* Yang Diperlukan *
Salin kata demi kata bagian ulasan cerpen di bawah, mulai dari "Kesedihan bisa memercik" dan terus sampai "mengubah perilaku Tarpin.".

* Kutipan Terpilih *
+===+
Kesedihan bisa memercik dari kehidupan keluarga yang melarat. Percakapan Nomor-Nomor menyimpan kesedihan seorang istri yang diremehkan suaminya. Mas Tarpin, karakter cerpen ini, senang menghambur uang untuk membeli nomor-nomor yang menjanjikan keuntungan instan. Sementara istrinya membanting tulang dengan berkeliling menjajakan bubur sum-sum. Perempuan ini tidak pernah menuntut sesuatu pada Tarpin dan tidak pernah bersungut-sungut meski hanya tinggal di kamar kontrakan. Mimpi seaneh apa pun yang menakutkannya, ternyata tidak berhasil mengubah perilaku Tarpin.
Saat elang berputar-putar di atas kampung bocah laki-laki bernama Suroso mempertanyakan kematian yang mungkin terjadi dalam rumahnya. Siapakah yang akan mati? Suroso, atau kakek dan neneknya, Mbah Kandar dan Mbok Kartiwi? Ternyata, Suroso tidak perlu kuatir. Malaikat maut sama sekali tidak menjenguk ke dalam rumahnya. Penyebabnya karena Mbah Kandar tidak mendapatkan kartu yang bisa ditukar dengan uang di kantor pos. Cerpen Tengara Langit ini menggemakan kemiskinan dan ketidakadilan yang kerap menimpa keluarga miskin sehingga mereka sanggup berbuat konyol. Kematian yang terjadi dalam kisah ini sungguh membuat terenyuh.
Kombinasi kisah keluarga disfungsional dan elemen fantasi memunculkan kesedihan dalam cerpen Kunang-Kunang dan Perempuan Tua di Balik Kaca Jendela. Ni, anak perempuan dalam cerpen Kunang-Kunang tidak pernah mengenal ayahnya. Bahkan, ketika dipaksa menikah pada usia 15 tahun, tugas ayahnya terpaksa digantikan oleh seorang pamannya. Setelah menetap di Jakarta menyusul pernikahannya, tiba-tiba Ni menerima kabar kematian ayahnya. Ia pulang ke kampungnya, tapi ayahnya telah dimakamkan. Identitas ayahnya sungguh mengejutkan dan hanya bisa diterima kalau kita bersepakat cerpen ini sebagai kisah fantasi. Hal yang sama berlaku untuk cerpen Perempuan Tua di Balik Kaca Jendela. Di dalam cerpen ini, seorang anak laki-laki dibesarkan oleh ibunya sendirian dan kehilangan figur ayah. Untuk membiayai hidup mereka, sang ibu mengumpulkan uang dengan cara melacurkan diri. Di masa tuanya, setelah anaknya bisa bekerja, sang ibu menciptakan kebiasaan duduk di sebuah kursi, menunggu kepulangan suaminya. Ia berubah seumpama perempuan gila yang mengaku keturunan dewa dan imortal. Awalnya, anak laki-laki itu tidak mempercayai pernyataan ibunya. Tapi ketika maut tidak pernah menjamah ibunya meski sudah berkali-kali diracuni perawat yang dipekerjakannya, mau tak mau ia harus percaya. Ibunya memang tidak akan pernah mati, dan kematian suaminya setelah meniduri seorang pelacur saat bertugas di luar kota, menghilangkan kesempatannya untuk meninggalkan dunia.
+===+
* Entri yang Tersedia *
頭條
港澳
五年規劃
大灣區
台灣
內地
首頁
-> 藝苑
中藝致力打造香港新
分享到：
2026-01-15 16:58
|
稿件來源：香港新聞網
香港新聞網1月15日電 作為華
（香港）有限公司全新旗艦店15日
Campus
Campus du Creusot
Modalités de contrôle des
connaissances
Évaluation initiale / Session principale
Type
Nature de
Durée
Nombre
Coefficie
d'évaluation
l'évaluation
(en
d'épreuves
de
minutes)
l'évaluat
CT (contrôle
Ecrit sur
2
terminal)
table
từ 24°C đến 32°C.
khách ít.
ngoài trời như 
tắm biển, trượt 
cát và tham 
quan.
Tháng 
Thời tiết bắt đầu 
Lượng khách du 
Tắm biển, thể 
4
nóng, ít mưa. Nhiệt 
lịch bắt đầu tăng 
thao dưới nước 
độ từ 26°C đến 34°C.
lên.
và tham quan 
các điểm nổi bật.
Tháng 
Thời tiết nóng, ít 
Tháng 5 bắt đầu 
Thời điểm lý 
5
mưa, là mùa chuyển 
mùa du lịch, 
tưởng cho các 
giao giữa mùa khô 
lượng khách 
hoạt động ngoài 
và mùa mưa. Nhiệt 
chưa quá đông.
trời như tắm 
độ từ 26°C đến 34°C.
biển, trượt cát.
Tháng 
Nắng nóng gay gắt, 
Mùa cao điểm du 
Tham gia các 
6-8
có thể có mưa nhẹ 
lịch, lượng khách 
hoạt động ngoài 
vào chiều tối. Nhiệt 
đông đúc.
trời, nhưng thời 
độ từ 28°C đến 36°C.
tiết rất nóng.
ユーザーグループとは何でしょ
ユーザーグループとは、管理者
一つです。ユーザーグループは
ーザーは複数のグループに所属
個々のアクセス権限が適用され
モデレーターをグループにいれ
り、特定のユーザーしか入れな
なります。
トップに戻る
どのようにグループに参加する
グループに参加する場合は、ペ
+===+
* Jawaban *
Kesedihan bisa memercik dari kehidupan keluarga yang melarat. Percakapan Nomor-Nomor menyimpan kesedihan seorang istri yang diremehkan suaminya. Mas Tarpin, karakter cerpen ini, senang menghambur uang untuk membeli nomor-nomor yang menjanjikan keuntungan instan. Sementara istrinya membanting tulang dengan berkeliling menjajakan bubur sum-sum. Perempuan ini tidak pernah menuntut sesuatu pada Tarpin dan tidak pernah bersungut-sungut meski hanya tinggal di kamar kontrakan. Mimpi seaneh apa pun yang menakutkannya, ternyata tidak berhasil mengubah perilaku Tarpin.